На суше и на море - 1973 — страница 64 из 135

Корабль, шедший вполветра, то жался к берегу, то брал мористее, вспенивая бирюзовые волны и подпрыгивая на них. Соленые брызги хлестко ударяли в лицо, оставляя на губах терпкий вкус солоноватой пены, но тут же пахучий ветер с побережья осушал влагу.
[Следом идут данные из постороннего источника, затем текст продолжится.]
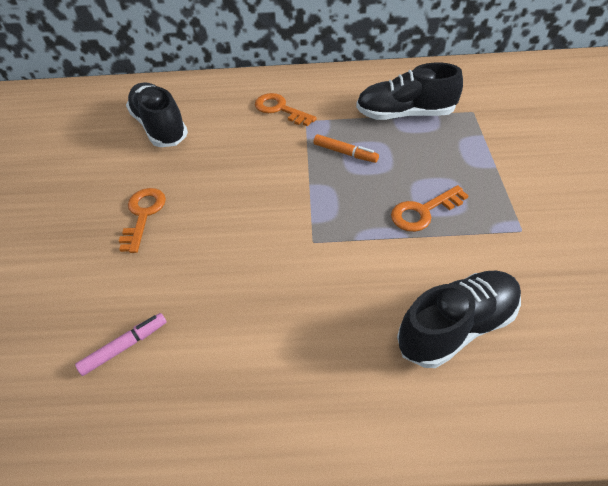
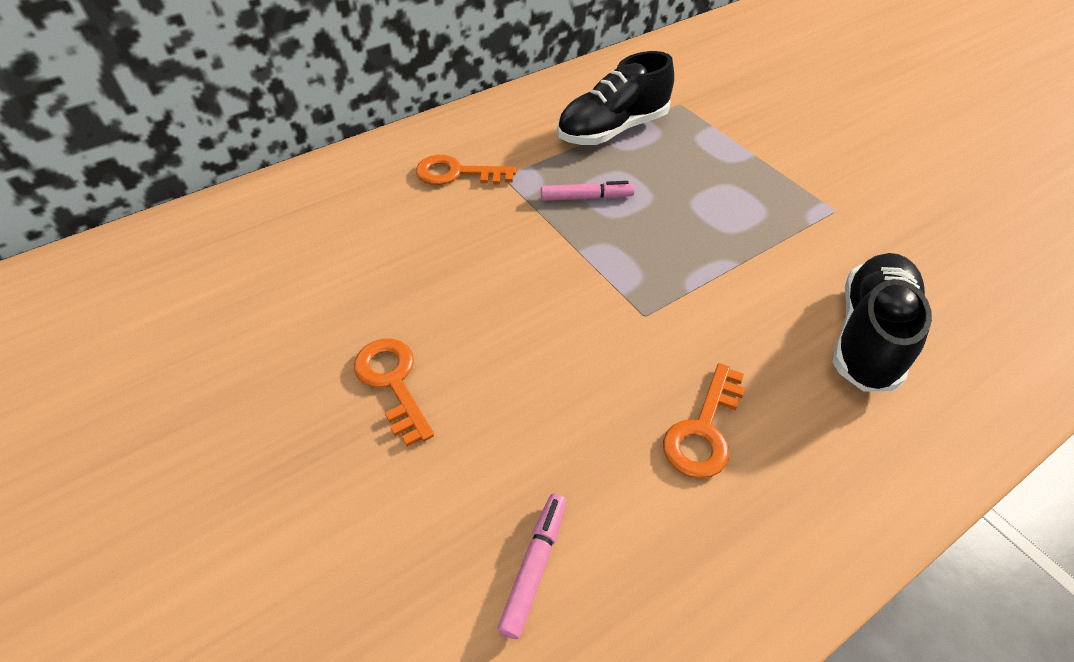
camera: 35 degrees left, 0 degrees up
(160, 127) = (304, 255): black shoe -> none
(345, 153) = (586, 197): orange marker -> pink marker
(423, 212) = (729, 230): orange key -> orange key (704, 430)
Уже много дней дромон бежал по темно-синим волнам Эгейского моря, и налет соли на лице становился все ощутимее. Георгий знал, что, как только они отойдут от берегов подальше, ветер усилится, как всегда в этих местах, и тогда, может быть, придется выдержать от моря солидную трепку. Но пока он наслаждался и этим равномерным бегом судна, словно у хорошо объезженного иберийского коня, и непрестанно меняющейся панорамой, и этим соленым ветром, и хлопаньем широкого паруса над головой.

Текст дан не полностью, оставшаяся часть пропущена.